| EXERCISE DETAILS |
Throughout the records below, find each line holding "Hailuo" and copy it.

[Dataset entries]
>>>

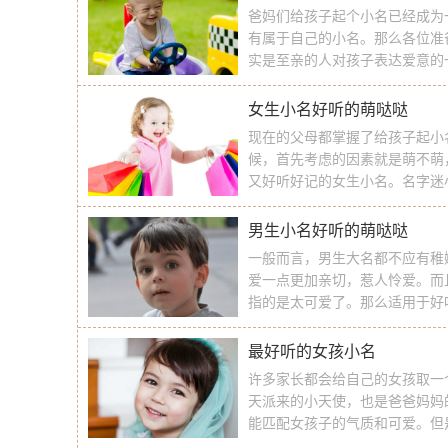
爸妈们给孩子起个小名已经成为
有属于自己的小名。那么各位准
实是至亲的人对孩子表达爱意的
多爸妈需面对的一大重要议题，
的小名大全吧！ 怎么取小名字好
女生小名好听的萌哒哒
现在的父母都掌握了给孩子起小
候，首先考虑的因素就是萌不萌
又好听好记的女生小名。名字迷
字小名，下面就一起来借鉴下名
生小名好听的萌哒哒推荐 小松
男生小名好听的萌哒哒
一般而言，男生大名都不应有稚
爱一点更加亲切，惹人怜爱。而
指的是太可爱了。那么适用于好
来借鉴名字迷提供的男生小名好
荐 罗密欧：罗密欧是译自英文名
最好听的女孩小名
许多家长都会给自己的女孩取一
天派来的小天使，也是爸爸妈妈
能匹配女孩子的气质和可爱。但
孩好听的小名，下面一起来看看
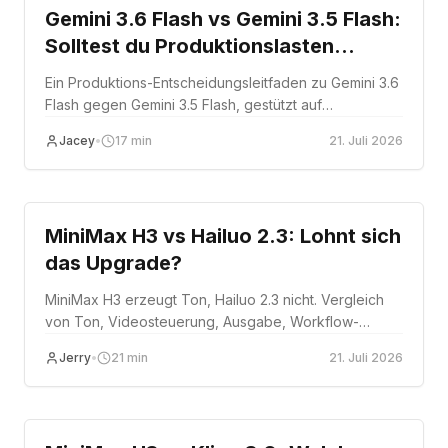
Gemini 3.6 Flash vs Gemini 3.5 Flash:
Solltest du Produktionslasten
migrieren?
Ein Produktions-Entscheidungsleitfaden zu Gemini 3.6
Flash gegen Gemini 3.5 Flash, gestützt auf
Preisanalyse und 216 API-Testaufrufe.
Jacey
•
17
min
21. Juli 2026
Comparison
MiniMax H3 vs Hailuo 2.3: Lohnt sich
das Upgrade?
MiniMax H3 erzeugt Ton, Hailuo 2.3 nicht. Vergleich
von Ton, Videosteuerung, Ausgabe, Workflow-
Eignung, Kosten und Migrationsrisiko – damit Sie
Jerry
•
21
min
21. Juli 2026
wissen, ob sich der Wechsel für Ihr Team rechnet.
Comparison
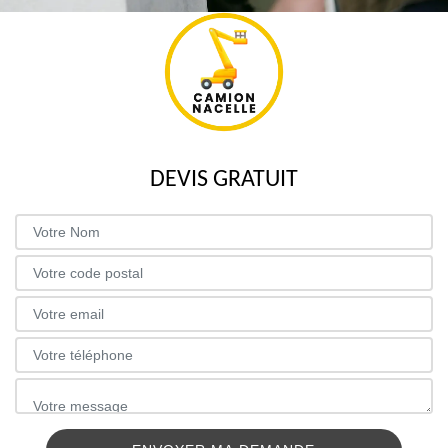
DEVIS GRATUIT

<<<
>>>

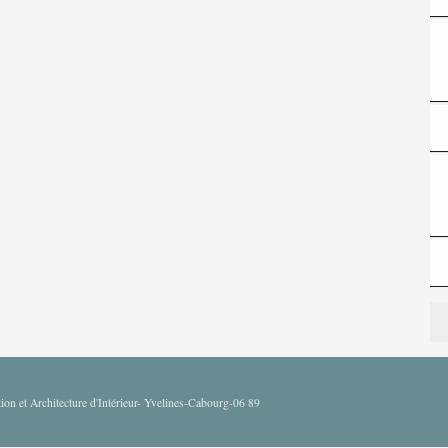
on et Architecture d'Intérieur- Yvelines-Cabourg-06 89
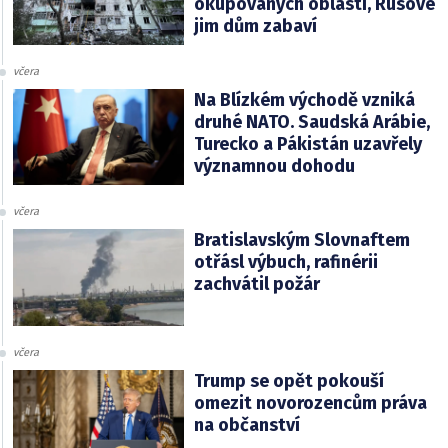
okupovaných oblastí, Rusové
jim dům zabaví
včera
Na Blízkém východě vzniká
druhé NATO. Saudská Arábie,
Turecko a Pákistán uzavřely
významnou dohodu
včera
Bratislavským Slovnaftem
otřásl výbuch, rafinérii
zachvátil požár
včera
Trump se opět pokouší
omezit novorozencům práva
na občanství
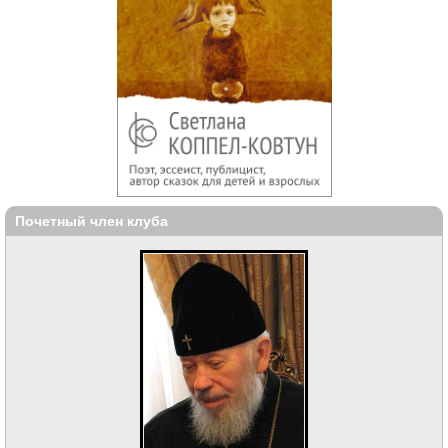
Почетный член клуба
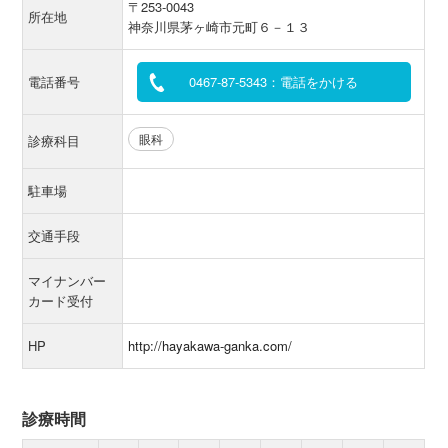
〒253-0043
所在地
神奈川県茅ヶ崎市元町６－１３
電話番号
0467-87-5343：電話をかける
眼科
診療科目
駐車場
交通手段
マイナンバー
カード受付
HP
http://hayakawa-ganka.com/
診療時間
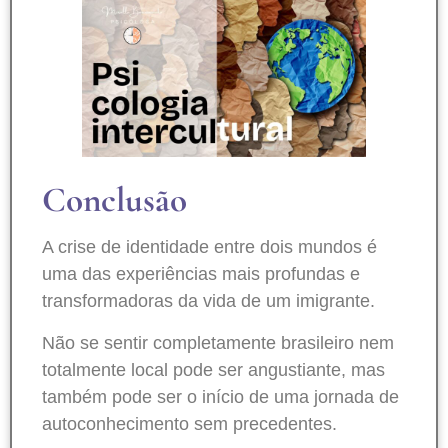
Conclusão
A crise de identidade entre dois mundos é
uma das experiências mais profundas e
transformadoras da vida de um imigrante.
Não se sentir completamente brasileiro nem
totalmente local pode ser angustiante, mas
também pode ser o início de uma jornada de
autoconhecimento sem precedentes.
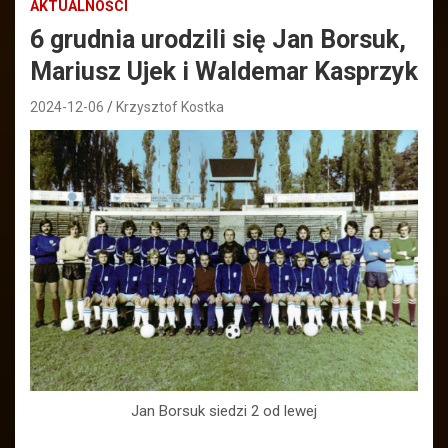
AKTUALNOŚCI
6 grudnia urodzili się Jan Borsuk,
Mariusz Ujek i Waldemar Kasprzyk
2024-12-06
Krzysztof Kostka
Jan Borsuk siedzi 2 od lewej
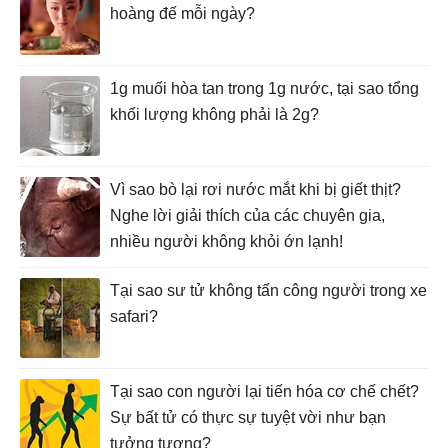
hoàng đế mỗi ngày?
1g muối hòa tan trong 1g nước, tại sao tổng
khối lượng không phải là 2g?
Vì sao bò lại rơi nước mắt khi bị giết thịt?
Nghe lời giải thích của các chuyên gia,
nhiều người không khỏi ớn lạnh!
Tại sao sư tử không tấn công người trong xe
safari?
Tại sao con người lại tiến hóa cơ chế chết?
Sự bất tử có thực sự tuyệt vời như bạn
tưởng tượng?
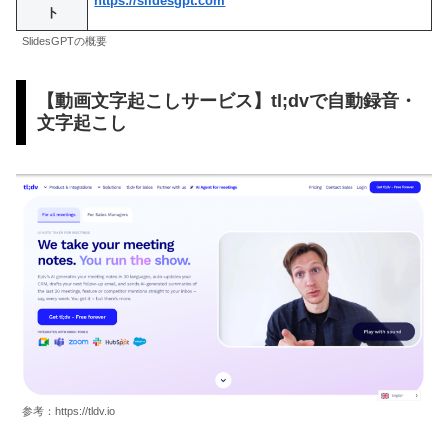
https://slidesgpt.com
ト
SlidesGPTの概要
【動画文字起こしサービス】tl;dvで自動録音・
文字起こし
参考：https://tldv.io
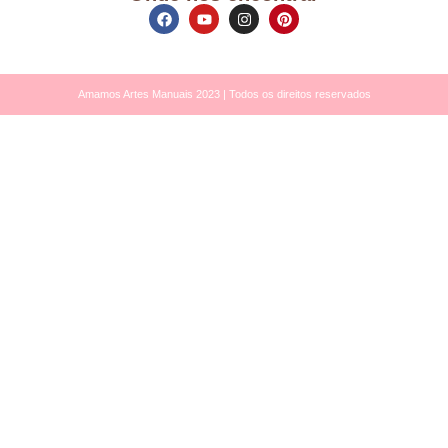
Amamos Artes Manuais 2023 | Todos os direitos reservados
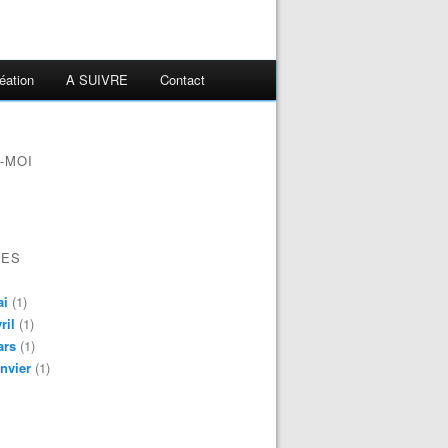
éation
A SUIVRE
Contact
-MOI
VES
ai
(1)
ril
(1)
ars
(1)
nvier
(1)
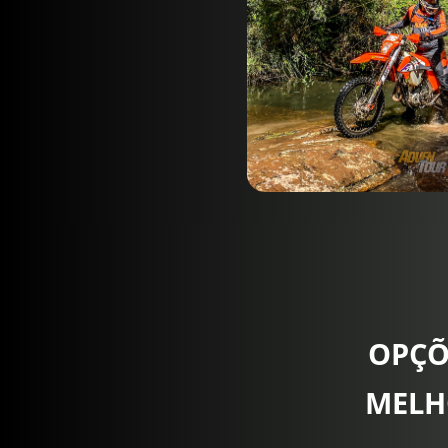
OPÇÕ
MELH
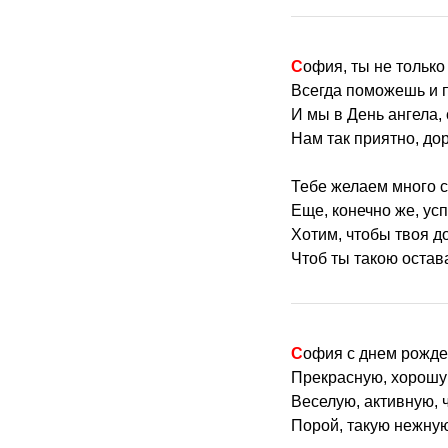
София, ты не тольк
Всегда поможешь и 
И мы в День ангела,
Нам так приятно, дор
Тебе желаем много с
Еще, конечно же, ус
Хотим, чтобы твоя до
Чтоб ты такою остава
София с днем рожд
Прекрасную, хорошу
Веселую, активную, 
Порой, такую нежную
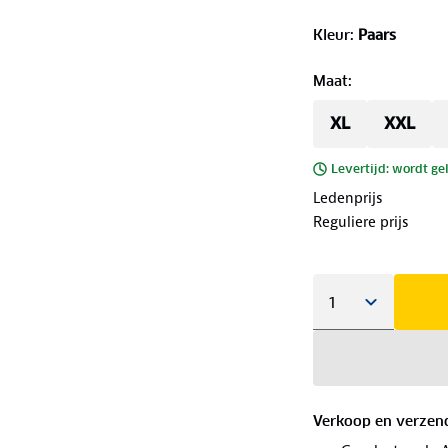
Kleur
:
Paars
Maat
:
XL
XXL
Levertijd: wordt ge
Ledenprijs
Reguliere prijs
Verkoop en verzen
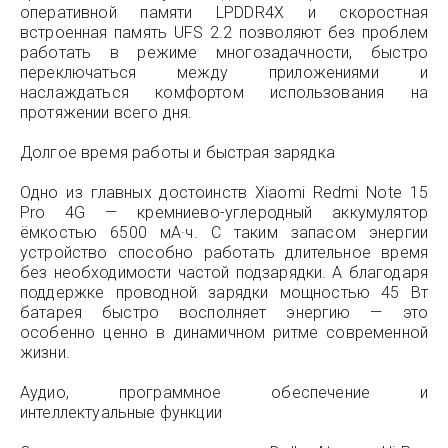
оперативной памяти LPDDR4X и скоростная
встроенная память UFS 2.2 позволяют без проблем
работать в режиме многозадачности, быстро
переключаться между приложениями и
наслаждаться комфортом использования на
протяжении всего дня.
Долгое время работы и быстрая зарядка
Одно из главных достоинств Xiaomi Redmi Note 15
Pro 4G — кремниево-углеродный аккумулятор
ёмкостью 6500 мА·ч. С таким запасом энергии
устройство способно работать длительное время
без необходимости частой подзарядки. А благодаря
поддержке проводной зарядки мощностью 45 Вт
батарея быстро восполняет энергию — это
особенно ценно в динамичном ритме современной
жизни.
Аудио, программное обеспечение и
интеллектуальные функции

<<<

| EXERCISE OUTPUT |
MiniMax H3 vs Hailuo 2.3: Lohnt sich
MiniMax H3 erzeugt Ton, Hailuo 2.3 nicht. Vergleich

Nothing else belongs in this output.